[Stored data entries]
★ ★ ★ ★
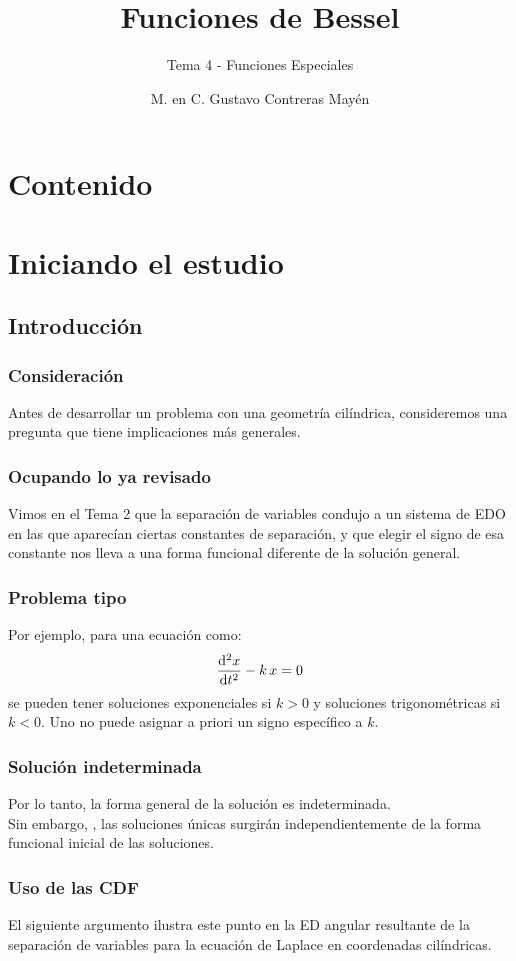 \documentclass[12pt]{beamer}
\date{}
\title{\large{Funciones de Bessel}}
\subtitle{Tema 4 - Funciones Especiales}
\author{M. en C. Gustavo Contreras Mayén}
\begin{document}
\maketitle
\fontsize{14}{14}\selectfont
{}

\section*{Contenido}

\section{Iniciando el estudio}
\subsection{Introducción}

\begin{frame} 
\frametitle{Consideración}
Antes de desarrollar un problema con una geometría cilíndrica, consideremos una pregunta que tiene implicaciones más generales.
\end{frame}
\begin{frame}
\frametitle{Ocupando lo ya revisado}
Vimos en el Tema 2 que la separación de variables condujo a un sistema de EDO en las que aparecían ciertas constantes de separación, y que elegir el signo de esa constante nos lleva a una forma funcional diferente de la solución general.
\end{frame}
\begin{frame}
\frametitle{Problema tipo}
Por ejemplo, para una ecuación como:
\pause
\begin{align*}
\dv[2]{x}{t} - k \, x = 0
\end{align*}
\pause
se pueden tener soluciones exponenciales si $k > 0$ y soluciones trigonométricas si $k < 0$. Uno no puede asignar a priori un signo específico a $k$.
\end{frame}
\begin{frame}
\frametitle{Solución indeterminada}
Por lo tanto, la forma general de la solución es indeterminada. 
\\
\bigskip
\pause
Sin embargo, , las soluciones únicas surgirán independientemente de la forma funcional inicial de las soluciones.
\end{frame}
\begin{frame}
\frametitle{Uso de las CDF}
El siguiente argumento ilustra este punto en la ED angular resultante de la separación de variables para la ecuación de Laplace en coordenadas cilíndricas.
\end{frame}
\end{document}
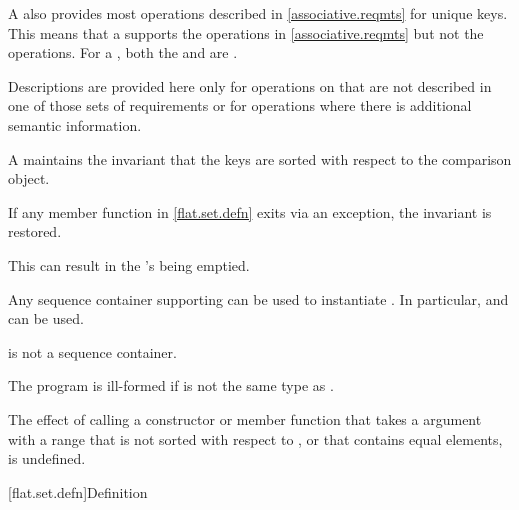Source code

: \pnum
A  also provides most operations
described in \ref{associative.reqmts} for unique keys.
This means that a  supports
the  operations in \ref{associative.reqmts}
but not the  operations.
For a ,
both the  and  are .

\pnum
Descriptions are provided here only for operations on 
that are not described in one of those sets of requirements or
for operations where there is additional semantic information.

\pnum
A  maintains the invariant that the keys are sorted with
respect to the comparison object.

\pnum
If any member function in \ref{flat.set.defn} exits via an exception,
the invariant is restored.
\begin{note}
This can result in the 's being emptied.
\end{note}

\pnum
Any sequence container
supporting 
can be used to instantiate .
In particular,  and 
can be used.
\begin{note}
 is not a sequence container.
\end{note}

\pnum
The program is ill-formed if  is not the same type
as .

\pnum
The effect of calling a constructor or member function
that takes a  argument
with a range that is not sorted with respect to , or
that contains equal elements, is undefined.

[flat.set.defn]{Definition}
★ ★ ★ ★
▶ Your goal: Scan the data for the word "respect" and copy every line where it shows up.

▶ Solved exercise:
respect to the comparison object.
with a range that is not sorted with respect to , or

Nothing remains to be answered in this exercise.